En 2002, quelque temps avant la catastrophe provoquée par El Niño, les chercheurs avaient capturé 98 iguanes mâles et injecté certaines hormones synthétiques pour abaisser les niveaux de corticostérone naturelle. Lorsque les chercheurs ont cherché les animaux après El Niño, ils ont constaté que 23 étaient morts de faim et que 75 avaient survécu. La seule différence entre les survivants et les iguanes morts était leur capacité ou leur incapacité à désactiver la réaction au stress.

La réaction persistante au stress déclenche des niveaux élevés de corticostérone. Les animaux utilisent alors toutes leurs réserves de protéines et s'affaiblissent. C'est pourquoi la pénurie de nourriture avait sur eux un impact plus grave que sur leurs compagnons qui étaient parvenus à désactiver leur réaction au stress. « Les résultats obtenus grâce aux iguanes indiquent que si l'animal gère bien son stress (en désactivant sa réaction aussi vite que possible), il aura davantage de chances de survivre », explique le docteur Romero.

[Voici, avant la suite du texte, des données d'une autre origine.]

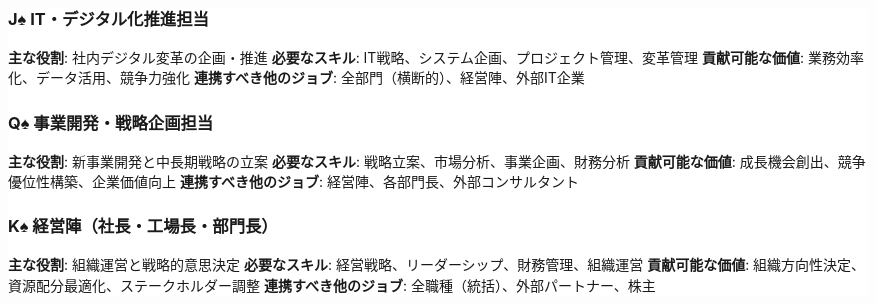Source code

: ### J♠ IT・デジタル化推進担当
**主な役割**: 社内デジタル変革の企画・推進
**必要なスキル**: IT戦略、システム企画、プロジェクト管理、変革管理
**貢献可能な価値**: 業務効率化、データ活用、競争力強化
**連携すべき他のジョブ**: 全部門（横断的）、経営陣、外部IT企業

### Q♠ 事業開発・戦略企画担当
**主な役割**: 新事業開発と中長期戦略の立案
**必要なスキル**: 戦略立案、市場分析、事業企画、財務分析
**貢献可能な価値**: 成長機会創出、競争優位性構築、企業価値向上
**連携すべき他のジョブ**: 経営陣、各部門長、外部コンサルタント

### K♠ 経営陣（社長・工場長・部門長）
**主な役割**: 組織運営と戦略的意思決定
**必要なスキル**: 経営戦略、リーダーシップ、財務管理、組織運営
**貢献可能な価値**: 組織方向性決定、資源配分最適化、ステークホルダー調整
**連携すべき他のジョブ**: 全職種（統括）、外部パートナー、株主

Ces grands lézards marins se nourrissent exclusivement d'algues marines poussant dans les mers entourant les îles. Le risque de mourir d'inanition par manque de nourriture constitue la seule menace pour ces animaux. Les iguanes ont une durée de vie relativement longue et ils ont tendance à rester dans la même région toute leur vie. C’est pourquoi ils ont constitué un excellent modèle d’étude.